## Aim of the task
Find each line in the items below that contains the string "Player", and copy those lines.

## Stored data

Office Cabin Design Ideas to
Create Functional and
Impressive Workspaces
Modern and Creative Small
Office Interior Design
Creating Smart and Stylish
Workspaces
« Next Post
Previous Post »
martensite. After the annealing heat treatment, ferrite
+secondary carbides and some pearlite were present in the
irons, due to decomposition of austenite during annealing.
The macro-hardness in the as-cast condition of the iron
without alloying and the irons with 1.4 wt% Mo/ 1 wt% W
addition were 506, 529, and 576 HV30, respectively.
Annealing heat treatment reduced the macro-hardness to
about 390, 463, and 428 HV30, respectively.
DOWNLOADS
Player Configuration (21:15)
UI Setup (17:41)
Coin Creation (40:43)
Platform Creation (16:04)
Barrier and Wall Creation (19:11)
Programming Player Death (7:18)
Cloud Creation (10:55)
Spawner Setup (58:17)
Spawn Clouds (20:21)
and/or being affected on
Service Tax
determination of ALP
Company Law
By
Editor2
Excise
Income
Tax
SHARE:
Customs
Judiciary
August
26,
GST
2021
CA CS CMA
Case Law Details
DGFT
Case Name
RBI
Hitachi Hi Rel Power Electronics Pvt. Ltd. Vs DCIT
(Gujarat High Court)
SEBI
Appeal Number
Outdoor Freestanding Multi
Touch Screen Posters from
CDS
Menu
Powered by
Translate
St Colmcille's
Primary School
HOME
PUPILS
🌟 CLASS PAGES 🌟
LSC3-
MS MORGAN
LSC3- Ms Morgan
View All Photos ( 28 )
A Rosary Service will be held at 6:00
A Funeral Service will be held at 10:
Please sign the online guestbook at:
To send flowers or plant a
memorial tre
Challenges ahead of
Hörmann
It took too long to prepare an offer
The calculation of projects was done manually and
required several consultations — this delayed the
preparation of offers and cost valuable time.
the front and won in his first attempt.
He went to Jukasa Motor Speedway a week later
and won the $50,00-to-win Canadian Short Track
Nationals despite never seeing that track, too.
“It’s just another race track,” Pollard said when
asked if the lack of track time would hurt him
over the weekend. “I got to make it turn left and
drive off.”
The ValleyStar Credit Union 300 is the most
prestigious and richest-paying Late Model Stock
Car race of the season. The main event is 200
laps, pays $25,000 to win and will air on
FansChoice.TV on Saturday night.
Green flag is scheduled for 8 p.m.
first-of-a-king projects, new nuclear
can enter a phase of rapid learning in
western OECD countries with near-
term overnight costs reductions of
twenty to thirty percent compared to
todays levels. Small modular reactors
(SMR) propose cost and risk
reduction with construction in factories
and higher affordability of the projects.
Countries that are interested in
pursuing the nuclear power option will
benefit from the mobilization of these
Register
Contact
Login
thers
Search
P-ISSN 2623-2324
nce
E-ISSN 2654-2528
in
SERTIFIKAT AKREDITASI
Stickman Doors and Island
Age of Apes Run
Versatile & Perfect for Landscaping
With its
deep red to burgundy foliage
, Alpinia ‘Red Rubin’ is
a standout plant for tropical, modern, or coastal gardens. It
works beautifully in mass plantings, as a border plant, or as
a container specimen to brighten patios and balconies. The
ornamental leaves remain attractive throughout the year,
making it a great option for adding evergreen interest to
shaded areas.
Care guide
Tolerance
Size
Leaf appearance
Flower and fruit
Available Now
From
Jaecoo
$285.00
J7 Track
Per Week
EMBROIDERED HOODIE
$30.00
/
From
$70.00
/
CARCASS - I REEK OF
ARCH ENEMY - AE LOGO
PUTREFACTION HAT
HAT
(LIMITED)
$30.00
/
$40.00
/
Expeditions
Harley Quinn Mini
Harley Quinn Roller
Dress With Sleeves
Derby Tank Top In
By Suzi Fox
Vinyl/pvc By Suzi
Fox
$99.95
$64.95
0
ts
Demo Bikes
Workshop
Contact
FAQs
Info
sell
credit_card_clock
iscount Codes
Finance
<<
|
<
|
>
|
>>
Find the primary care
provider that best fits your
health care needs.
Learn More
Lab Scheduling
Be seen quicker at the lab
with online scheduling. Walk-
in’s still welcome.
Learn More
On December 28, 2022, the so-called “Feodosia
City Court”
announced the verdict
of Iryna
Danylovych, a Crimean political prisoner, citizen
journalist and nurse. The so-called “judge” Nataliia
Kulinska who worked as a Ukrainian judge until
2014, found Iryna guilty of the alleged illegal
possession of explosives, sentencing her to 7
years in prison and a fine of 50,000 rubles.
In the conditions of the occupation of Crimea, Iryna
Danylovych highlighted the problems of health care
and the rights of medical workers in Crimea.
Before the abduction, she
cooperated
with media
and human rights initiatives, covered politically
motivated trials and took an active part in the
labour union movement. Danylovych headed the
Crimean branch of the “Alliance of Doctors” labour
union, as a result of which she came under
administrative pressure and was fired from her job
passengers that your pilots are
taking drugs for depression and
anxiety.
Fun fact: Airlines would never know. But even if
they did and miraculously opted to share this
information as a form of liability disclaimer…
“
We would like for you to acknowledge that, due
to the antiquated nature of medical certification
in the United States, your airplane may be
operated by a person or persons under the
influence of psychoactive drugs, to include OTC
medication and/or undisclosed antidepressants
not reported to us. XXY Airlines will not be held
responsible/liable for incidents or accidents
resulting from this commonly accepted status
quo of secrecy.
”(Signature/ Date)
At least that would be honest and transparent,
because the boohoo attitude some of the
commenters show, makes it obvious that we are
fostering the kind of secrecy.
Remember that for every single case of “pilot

## Written answer
Player Configuration (21:15)
Programming Player Death (7:18)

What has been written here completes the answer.